Muy bien. Él lo arreglaría. El hombre que segaba vidas como un aldeano siega hierba. El sobrenombre se lo puso Del Santo.

Era su turno. La hora del Segador.

Colocó la imagen de la Virgen en la mesita y se arrodilló ante ella. Encendió la vela a su lado. En su espalda tatuada, bajo el cuello y entre los hombros, se leía:

Messorem

Priusquam Proditor Martyris

Rezó con los ojos cerrados:

«Madre, sé clemente conmigo. Sabes que no soy un mal hombre. Sabes que daría la vida por ti, por la Iglesia… y por cualquier ser desgraciado de este mundo. Sabes que he renunciado a la violencia…, al menos, de momento. Sabes que me convertí en un hombre piadoso, leal a ti y a Dios. Sabes de todas las vidas que he arrebatado y que todas ellas fueron justificadas. Nunca agredí a quien no se lo mereciera. Lo sabes, madre…, lo sabes porque me conoces…, me conoces y sabes que no fallaré a esos niños… Lo sabes porque me conoces más y mejor que yo a mí mismo... —Abrió los ojos y miró a la Virgen—. Por ello…, porque sabes cómo soy, también sabes que no dejaré que esos niños sufran. Y si para evitar su dolor, he de sufrir…, sufriré. Si para preservarlos del mal, he de morir…, moriré…, y si para asegurarme de que esos niños vivan, he de matar…, mataré».

Se santiguó y se puso de pie.

Guardó la imagen de la Virgen en la bolsa, después de besarla.

Comenzó a vestirse.

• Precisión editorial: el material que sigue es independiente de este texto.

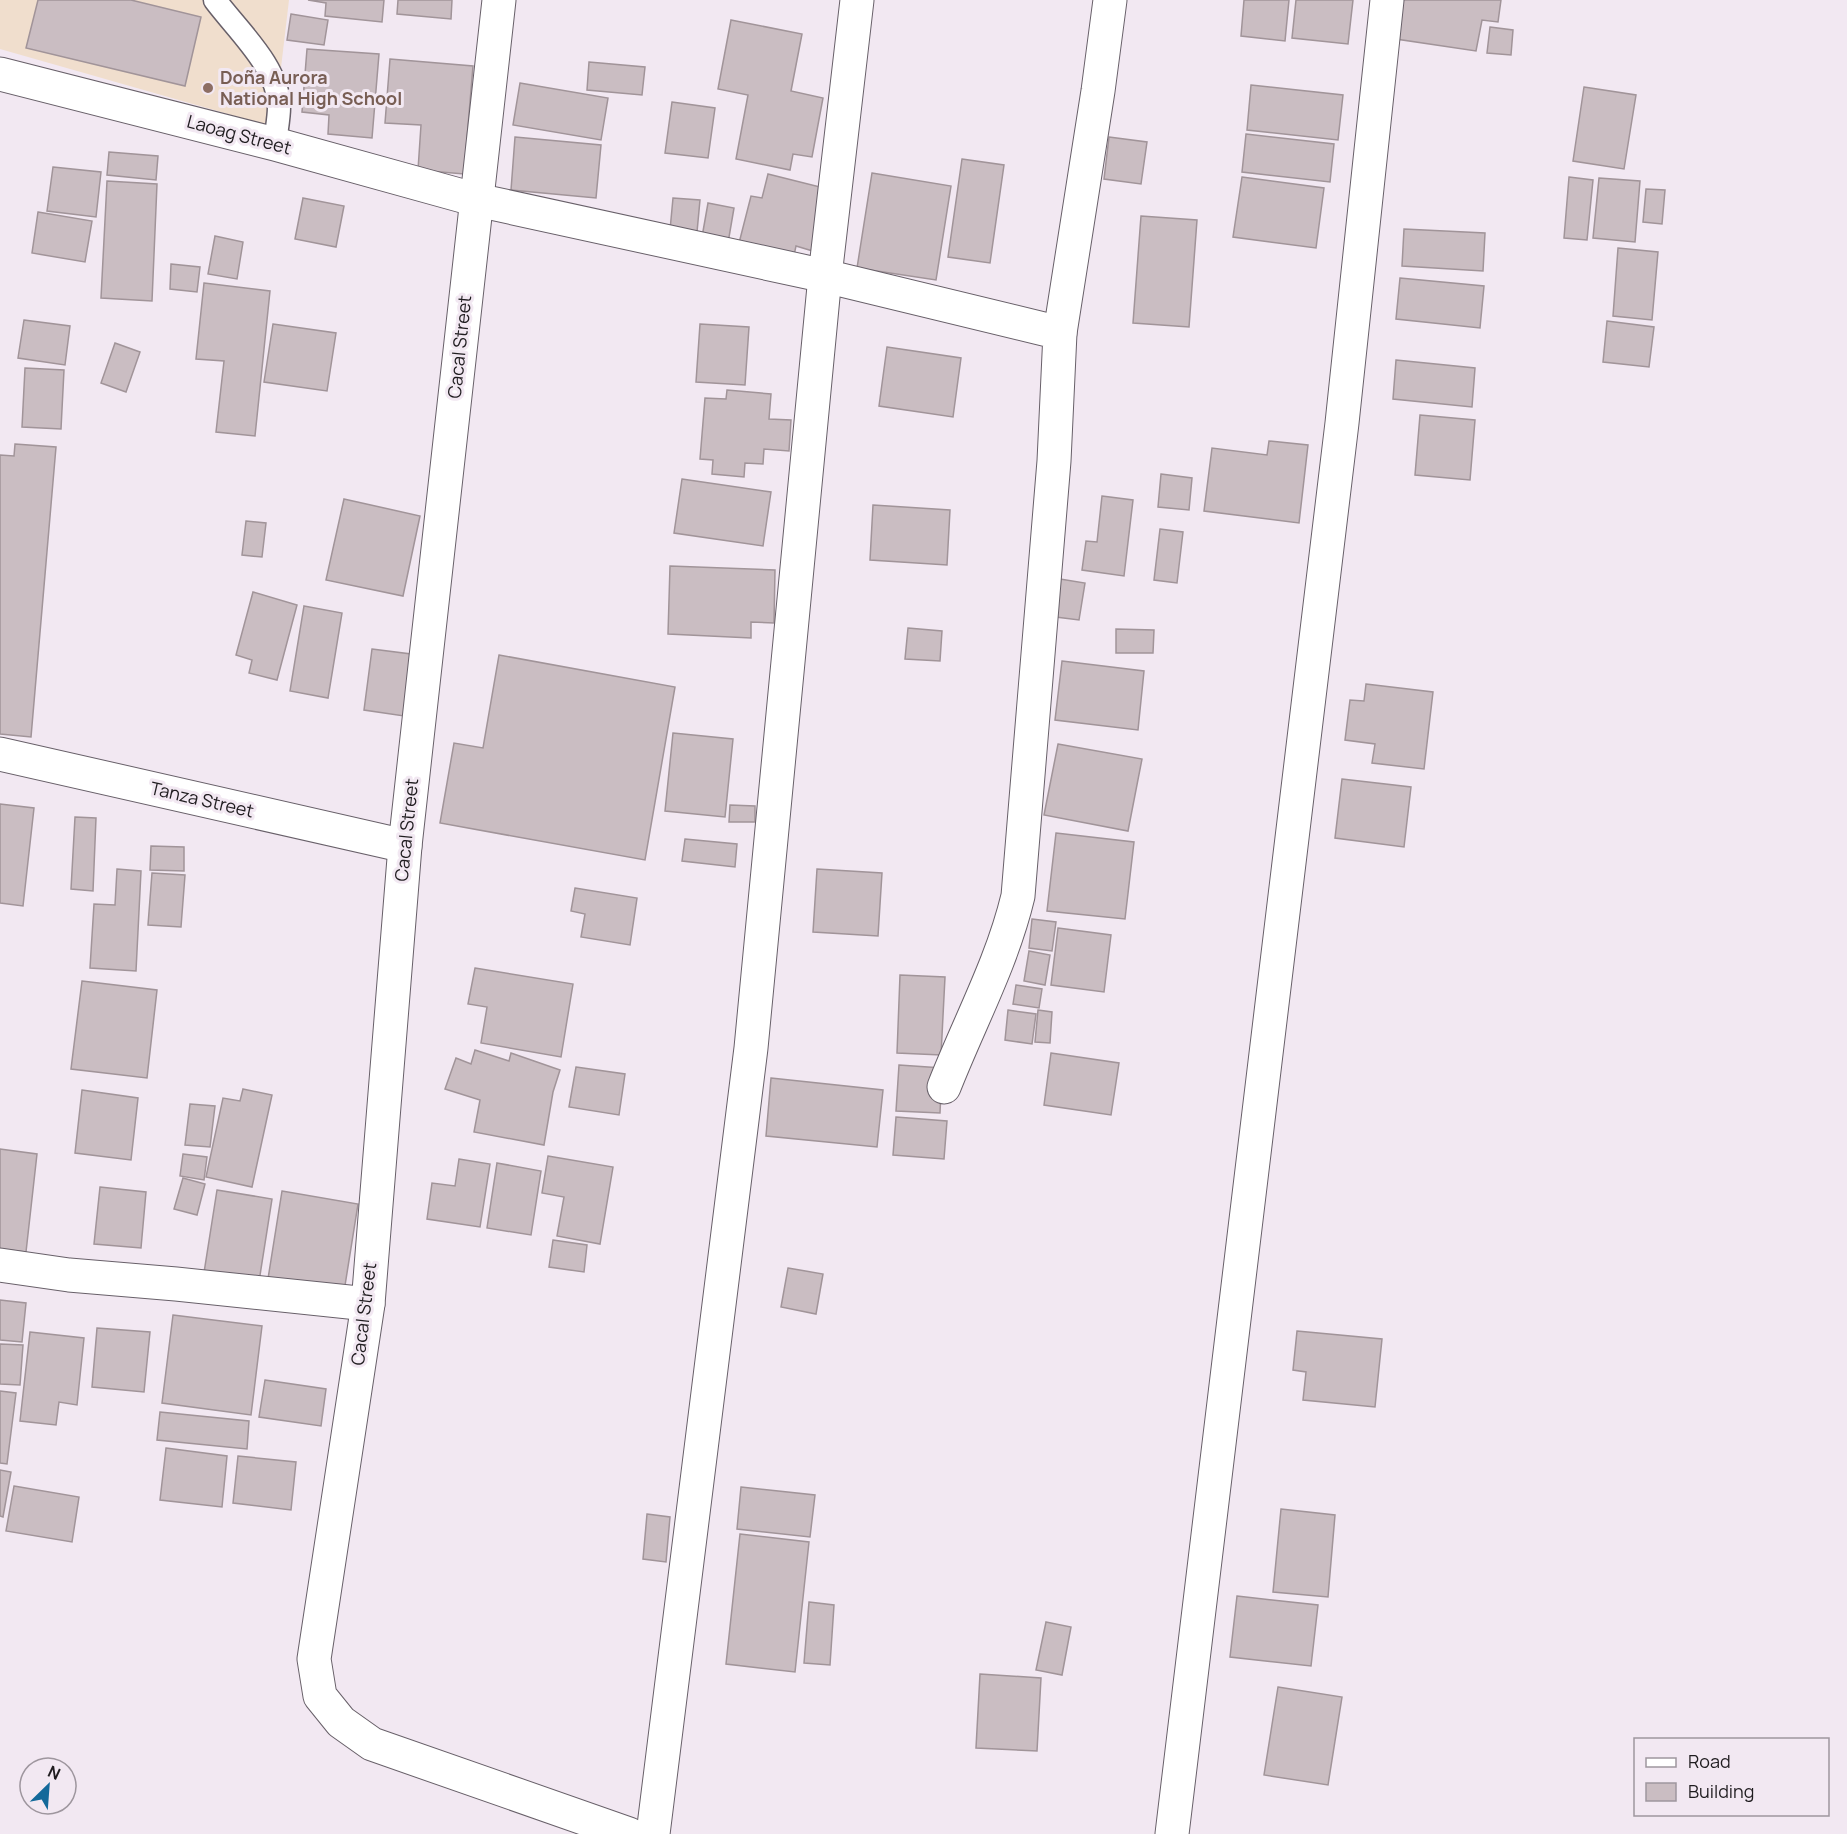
<svg xmlns="http://www.w3.org/2000/svg" width="1847" height="1834" font-family="Manrope,sans-serif">
  <style>
    .education { fill: #f0decd }
    .building { fill: #cabdc2; stroke: #a19499; stroke-width: 1.5 }
    .lines { fill: none; stroke-linecap: round; stroke-linejoin: round }
    .service-casing { stroke: #686069; stroke-width: 25 }
    .minor-casing { stroke: #686069; stroke-width: 35 }
    .tertiary-casing { stroke: #686069; stroke-width: 35 }
    .service { stroke: #fff; stroke-width: 22 }
    .minor { stroke: #fff; stroke-width: 33 }
    .tertiary { stroke: #fff; stroke-width: 33 }
    .education-dot { fill: #8d6e63; stroke: #f2e8f2; stroke-width: 2 }
    .labels { text-anchor: middle; stroke-width: 6; stroke-linejoin: round; paint-order: stroke }
    .education-label { font-size: 18px; font-weight: bold; fill: #785e54; stroke: #f2e8f2; text-anchor: start }
    .street-label { font-size: 18px; fill: #1f1c1f; stroke: #f2e8f2 }
  </style>
  <rect width="100%" height="100%" fill="#f2e8f2"/>
  <polygon class="education" points="0,0 289,0 274,127 0,49"/>
  <g class="building">
    <polygon points="38,0 131,0 201,17 185,86 26,48"/>
    <polygon points="308,0 384,0 382,22 325,16 326,3"/>
    <polygon points="398,0 452,0 451,19 397,14"/>
    <polygon points="1244,0 1289,0 1285,41 1241,36"/>
    <polygon points="1296,0 1353,0 1348,44 1292,38"/>
    <polygon points="1402,0 1501,0 1498,22 1482,20 1476,51 1396,39"/>
    <polygon points="291,14 328,20 324,45 287,40"/>
    <polygon points="731,20 802,34 791,91 823,98 812,157 793,154 790,170 736,159 748,95 718,89"/>
    <polygon points="1490,27 1513,30 1511,55 1487,53"/>
    <polygon points="307,49 379,54 372,138 328,134 329,115 302,112"/>
    <polygon points="390,59 473,66 464,174 418,170 421,125 385,123"/>
    <polygon points="589,62 645,67 642,95 587,90"/>
    <polygon points="520,83 608,98 601,140 513,125"/>
    <polygon points="1251,85 1343,95 1338,140 1247,130"/>
    <polygon points="1584,87 1636,95 1624,169 1573,161"/>
    <polygon points="672,102 715,108 708,158 665,153"/>
    <polygon points="1246,134 1334,144 1330,182 1242,172"/>
    <polygon points="515,137 601,145 596,198 511,190"/>
    <polygon points="1109,137 1147,142 1141,184 1104,179"/>
    <polygon points="109,152 158,156 156,180 107,175"/>
    <polygon points="962,159 1004,165 990,263 948,257"/>
    <polygon points="53,167 101,172 96,217 47,211"/>
    <polygon points="872,173 951,186 936,280 857,268"/>
    <polygon points="768,174 832,190 816,252 796,246 793,260 738,247 751,196 762,198"/>
    <polygon points="1242,177 1324,188 1316,248 1233,237"/>
    <polygon points="1569,177 1593,180 1587,240 1564,238"/>
    <polygon points="1599,178 1640,181 1635,242 1593,238"/>
    <polygon points="107,181 157,184 152,301 101,298"/>
    <polygon points="1646,189 1665,190 1662,224 1643,222"/>
    <polygon points="303,198 344,206 336,247 295,239"/>
    <polygon points="673,198 700,200 697,232 670,230"/>
    <polygon points="708,203 734,208 728,243 702,237"/>
    <polygon points="38,212 92,221 85,262 32,253"/>
    <polygon points="1141,216 1197,220 1189,327 1133,323"/>
    <polygon points="1404,229 1485,233 1483,271 1402,266"/>
    <polygon points="215,236 243,242 237,279 208,274"/>
    <polygon points="1618,248 1658,252 1652,320 1613,316"/>
    <polygon points="171,264 200,267 197,292 170,289"/>
    <polygon points="1400,278 1484,286 1480,328 1396,319"/>
    <polygon points="204,283 270,291 255,436 216,432 224,361 196,359"/>
    <polygon points="24,320 70,326 65,365 18,358"/>
    <polygon points="1607,321 1654,327 1649,367 1603,362"/>
    <polygon points="273,324 336,333 327,391 264,382"/>
    <polygon points="700,324 749,327 745,385 696,382"/>
    <polygon points="115,343 140,352 126,392 101,383"/>
    <polygon points="887,347 961,358 953,417 879,406"/>
    <polygon points="1396,360 1475,368 1472,407 1393,399"/>
    <polygon points="25,368 64,370 61,429 22,427"/>
    <polygon points="727,390 771,394 769,419 791,420 789,451 764,449 763,464 745,463 744,477 712,474 713,460 700,459 705,398 726,399"/>
    <polygon points="1420,415 1475,420 1470,480 1415,475"/>
    <polygon points="1269,441 1308,445 1299,523 1204,511 1212,448 1267,455"/>
    <polygon points="15,444 56,447 31,737 0,734 0,455 14,456"/>
    <polygon points="1161,474 1192,478 1189,510 1158,507"/>
    <polygon points="682,479 771,492 763,546 674,533"/>
    <polygon points="1102,496 1133,500 1124,576 1082,570 1086,541 1097,542"/>
    <polygon points="344,499 420,516 403,596 326,580"/>
    <polygon points="873,505 950,510 947,565 870,560"/>
    <polygon points="246,521 266,523 262,557 242,555"/>
    <polygon points="1160,529 1183,532 1177,583 1154,580"/>
    <polygon points="670,566 775,570 774,623 751,622 751,638 668,634"/>
    <polygon points="1054,578 1085,583 1079,620 1048,616"/>
    <polygon points="253,592 297,605 277,680 249,673 252,660 236,655"/>
    <polygon points="304,606 342,613 328,698 290,691"/>
    <polygon points="908,628 942,631 940,661 905,659"/>
    <polygon points="1116,629 1154,630 1153,653 1116,653"/>
    <polygon points="372,649 411,654 404,716 364,710"/>
    <polygon points="499,655 675,687 645,860 440,823 454,743 483,748"/>
    <polygon points="1062,661 1144,671 1138,730 1055,720"/>
    <polygon points="1366,684 1433,692 1424,769 1372,763 1375,744 1345,740 1350,700 1364,701"/>
    <polygon points="673,733 733,739 725,817 665,811"/>
    <polygon points="1058,744 1142,759 1128,831 1044,815"/>
    <polygon points="1342,779 1411,787 1404,847 1335,838"/>
    <polygon points="0,804 34,808 23,906 0,903"/>
    <polygon points="730,805 755,806 755,822 729,822"/>
    <polygon points="75,817 96,818 93,891 71,889"/>
    <polygon points="1056,833 1134,842 1125,919 1047,911"/>
    <polygon points="685,839 737,844 735,867 682,861"/>
    <polygon points="151,846 184,847 184,871 150,870"/>
    <polygon points="117,869 141,871 136,971 90,968 94,904 115,905"/>
    <polygon points="817,869 882,873 878,936 813,932"/>
    <polygon points="152,873 185,875 181,927 148,925"/>
    <polygon points="575,888 637,898 630,945 581,937 585,914 571,911"/>
    <polygon points="1032,919 1056,922 1052,951 1029,948"/>
    <polygon points="1058,928 1111,935 1104,992 1051,985"/>
    <polygon points="1029,951 1050,955 1045,985 1024,981"/>
    <polygon points="475,968 573,984 561,1057 481,1043 487,1007 468,1004"/>
    <polygon points="900,975 945,977 941,1055 897,1053"/>
    <polygon points="82,981 157,990 147,1078 71,1069"/>
    <polygon points="1016,985 1042,989 1039,1008 1013,1004"/>
    <polygon points="1008,1010 1036,1014 1032,1044 1005,1040"/>
    <polygon points="1038,1010 1052,1012 1050,1043 1035,1042"/>
    <polygon points="475,1050 509,1061 511,1053 560,1070 553,1092 544,1145 474,1132 480,1100 445,1089 456,1058 471,1064"/>
    <polygon points="1051,1053 1119,1063 1111,1115 1044,1105"/>
    <polygon points="899,1065 942,1068 940,1113 896,1111"/>
    <polygon points="576,1067 625,1074 619,1115 569,1107"/>
    <polygon points="771,1078 883,1090 877,1147 766,1136"/>
    <polygon points="243,1089 272,1095 252,1187 206,1177 223,1098 240,1101"/>
    <polygon points="82,1090 138,1098 131,1160 75,1153"/>
    <polygon points="190,1104 215,1106 210,1147 185,1145"/>
    <polygon points="896,1117 947,1121 944,1159 893,1155"/>
    <polygon points="0,1149 37,1154 26,1252 0,1249"/>
    <polygon points="183,1154 207,1157 204,1180 180,1176"/>
    <polygon points="548,1156 613,1167 600,1244 557,1236 564,1197 542,1193"/>
    <polygon points="459,1159 490,1164 480,1227 427,1219 432,1183 455,1186"/>
    <polygon points="497,1163 541,1171 531,1235 487,1228"/>
    <polygon points="183,1178 205,1184 197,1215 174,1209"/>
    <polygon points="100,1187 146,1192 141,1248 94,1244"/>
    <polygon points="217,1190 272,1199 258,1288 203,1279"/>
    <polygon points="282,1191 358,1204 343,1298 267,1285"/>
    <polygon points="553,1240 587,1245 584,1272 549,1267"/>
    <polygon points="788,1268 823,1274 816,1314 781,1307"/>
    <polygon points="0,1300 26,1303 22,1342 0,1340"/>
    <polygon points="173,1315 262,1326 251,1415 162,1403"/>
    <polygon points="97,1328 150,1332 144,1392 92,1387"/>
    <polygon points="1297,1331 1382,1339 1375,1407 1303,1400 1306,1372 1293,1370"/>
    <polygon points="30,1332 84,1338 77,1405 59,1402 56,1425 20,1421"/>
    <polygon points="0,1344 23,1345 20,1385 0,1384"/>
    <polygon points="265,1380 326,1389 321,1426 259,1417"/>
    <polygon points="0,1391 16,1393 7,1464 0,1463"/>
    <polygon points="160,1412 249,1421 247,1449 157,1440"/>
    <polygon points="166,1448 227,1456 222,1507 160,1500"/>
    <polygon points="238,1456 296,1462 291,1510 233,1503"/>
    <polygon points="0,1470 11,1472 3,1517 0,1516"/>
    <polygon points="14,1486 79,1497 72,1542 6,1531"/>
    <polygon points="741,1487 815,1495 810,1537 737,1529"/>
    <polygon points="1281,1509 1335,1515 1328,1597 1273,1592"/>
    <polygon points="647,1514 670,1517 666,1562 643,1559"/>
    <polygon points="740,1534 809,1542 795,1672 726,1664"/>
    <polygon points="1237,1596 1318,1605 1311,1666 1230,1657"/>
    <polygon points="809,1602 834,1605 830,1665 804,1663"/>
    <polygon points="1046,1622 1071,1627 1062,1675 1036,1670"/>
    <polygon points="980,1674 1041,1678 1037,1751 976,1748"/>
    <polygon points="1278,1687 1342,1697 1328,1785 1264,1775"/>
  </g>
  <g class="lines">
    <defs>
      <path id="service" d="M215 0C238 31 279 67 279 107 279 119 276 132 275 144"/>
      <g id="minor">
        <path d="M0 74 275 144 477 200 825 276 1060 333 1054 461 1018 896C1002 963 969 1023 944 1087"/>
        <polyline points="1060,333 1098,91 1110,0"/>
        <polyline points="0,754 405,846"/>
        <polyline points="0,1265 69,1275 176,1284 368,1304"/>
        <polyline points="653,1834 751,1048 825,276 857,0"/>
        <polyline points="1172,1834 1342,423 1387,0"/>
      </g>
      <polyline id="tertiary" points="499,0 405,846 368,1304 314,1659 320,1696 341,1722 372,1744 629,1834"/>
    </defs>
    <use href="#service" class="service-casing"/>
    <use href="#minor" class="minor-casing"/>
    <use href="#tertiary" class="tertiary-casing"/>
    <use href="#service" class="service"/>
    <use href="#minor" class="minor"/>
    <use href="#tertiary" class="tertiary"/>
  </g>
  <circle class="education-dot" cx="208" cy="88" r="6"/>
  <g class="labels">
    <g class="education-label">
      <text x="220" y="84">Doña Aurora<tspan x="220" dy="21">National High School</tspan></text>
    </g>
    <g class="street-label">
      <text transform="translate(239 135) rotate(15)" y="6">Laoag Street</text>
      <text transform="translate(460 347) rotate(-84)" y="6">Cacal Street</text>
      <text transform="translate(202 800) rotate(13)" y="6">Tanza Street</text>
      <text transform="translate(407 830) rotate(-84)" y="6">Cacal Street</text>
      <text transform="translate(364 1314) rotate(-83)" y="6">Cacal Street</text>
    </g>
  </g>
  <rect x="1634" y="1738" width="195" height="78" fill="#f2e8f2" stroke="#9e969e" stroke-width="1.5"/>
  <rect x="1646" y="1758" width="30" height="9" fill="#ffffff" stroke="#9e969e" stroke-width="1.5"/>
  <text x="1688" y="1768" font-size="18" fill="#1f1c1f">Road</text>
  <rect x="1646" y="1783" width="30" height="18" fill="#cabdc2" stroke="#9e969e" stroke-width="1.5"/>
  <text x="1688" y="1798" font-size="18" fill="#1f1c1f">Building</text>
  <g transform="translate(48 1786) rotate(25)"><circle r="28" fill="#f2e8f2" stroke="#9e969e" stroke-width="1.5"/>
  <path d="M0-4.5L10 22L0 15L-10 22Z" fill="#13699a"/>
  <text y="-9" font-size="16" font-weight="bold" text-anchor="middle" fill="#1f1c1f">N</text>
  </g>
</svg>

Se colocó el pañuelo como pocas veces antes lo había hecho: ocultando su rostro, no su cabeza. Una vez vestido del todo, pasó los dedos con delicadeza por los lóbulos de sus orejas. Subió por la ternilla, hasta casi abarcar la zona superior con la yema de los índices. Volvió a bajar los dedos hasta los lóbulos.

No se notaban. Ni uno solo. Ninguno.

Los agujeros que quedaron en sus orejas, tras años luciendo varios aros, habían cicatrizado. Oyó el ruido de las olas. Volvió a oler la pólvora. Sintió la brisa y el sol en su rostro. Notó sal en su boca.

«Son solo recuerdos…», pensó.

Metió la mano por el cuero trenzado de la empuñadura de su cuchillo. Lo ajustó a su muñeca. Observó los tres puntos tatuados en su palma derecha formando un triángulo. Cubrió los puntos con el mango y cerró la mano con fuerza. Se dio la vuelta. Cerró los ojos. Pensó en los niños.

Se giró rápidamente, haciendo que la hoja de hierro cortara el aire en dirección a la vela, y salió de la celda. Marchó sin mirar atrás.

El pabilo de la vela, ahora apagada, descansaba sobre la misma, flotando entre la cera derretida. Una ínfima columna de humo se elevaba en el aire.

Las volutas se diluyeron en un abrir y cerrar de ojos. Eso solo podía significar una cosa: esa noche moriría alguien.